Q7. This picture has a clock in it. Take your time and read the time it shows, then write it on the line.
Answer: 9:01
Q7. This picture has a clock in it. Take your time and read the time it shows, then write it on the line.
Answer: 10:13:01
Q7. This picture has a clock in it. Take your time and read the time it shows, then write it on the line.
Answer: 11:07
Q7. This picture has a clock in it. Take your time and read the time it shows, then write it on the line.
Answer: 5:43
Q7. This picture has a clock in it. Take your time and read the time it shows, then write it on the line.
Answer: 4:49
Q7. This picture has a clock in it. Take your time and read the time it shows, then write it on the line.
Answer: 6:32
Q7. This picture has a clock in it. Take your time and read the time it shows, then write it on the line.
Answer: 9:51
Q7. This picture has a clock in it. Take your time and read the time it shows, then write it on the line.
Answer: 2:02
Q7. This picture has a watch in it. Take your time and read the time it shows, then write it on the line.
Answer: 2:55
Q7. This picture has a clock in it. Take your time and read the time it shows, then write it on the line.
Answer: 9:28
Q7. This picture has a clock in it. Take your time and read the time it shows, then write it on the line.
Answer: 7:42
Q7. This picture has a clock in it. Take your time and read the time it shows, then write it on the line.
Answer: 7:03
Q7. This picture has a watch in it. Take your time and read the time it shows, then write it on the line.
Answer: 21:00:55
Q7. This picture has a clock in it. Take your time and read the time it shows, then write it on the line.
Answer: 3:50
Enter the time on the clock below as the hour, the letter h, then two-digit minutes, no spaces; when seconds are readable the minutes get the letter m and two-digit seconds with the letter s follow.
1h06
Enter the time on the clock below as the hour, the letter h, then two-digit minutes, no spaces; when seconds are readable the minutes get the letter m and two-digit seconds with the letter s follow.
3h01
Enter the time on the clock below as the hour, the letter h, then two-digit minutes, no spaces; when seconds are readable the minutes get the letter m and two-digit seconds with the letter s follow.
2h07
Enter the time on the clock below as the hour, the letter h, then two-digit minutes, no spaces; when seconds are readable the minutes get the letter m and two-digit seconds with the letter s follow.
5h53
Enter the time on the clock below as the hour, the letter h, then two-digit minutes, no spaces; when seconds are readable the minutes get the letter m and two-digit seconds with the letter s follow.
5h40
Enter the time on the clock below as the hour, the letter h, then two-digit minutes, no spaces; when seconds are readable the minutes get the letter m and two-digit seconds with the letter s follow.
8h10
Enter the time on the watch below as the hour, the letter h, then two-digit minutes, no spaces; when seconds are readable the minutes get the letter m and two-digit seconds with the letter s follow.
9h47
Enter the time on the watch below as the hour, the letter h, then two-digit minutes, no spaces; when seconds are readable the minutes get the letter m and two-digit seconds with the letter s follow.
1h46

********************

Exercise goal:
Could you write out everything from the start of the material down to the line containing "Answer: 9:51" again, replacing "clock" with "timepiece" and leaving the rest unchanged?

Answer to the task:
Q7. This picture has a timepiece in it. Take your time and read the time it shows, then write it on the line.
Answer: 9:01
Q7. This picture has a timepiece in it. Take your time and read the time it shows, then write it on the line.
Answer: 10:13:01
Q7. This picture has a timepiece in it. Take your time and read the time it shows, then write it on the line.
Answer: 11:07
Q7. This picture has a timepiece in it. Take your time and read the time it shows, then write it on the line.
Answer: 5:43
Q7. This picture has a timepiece in it. Take your time and read the time it shows, then write it on the line.
Answer: 4:49
Q7. This picture has a timepiece in it. Take your time and read the time it shows, then write it on the line.
Answer: 6:32
Q7. This picture has a timepiece in it. Take your time and read the time it shows, then write it on the line.
Answer: 9:51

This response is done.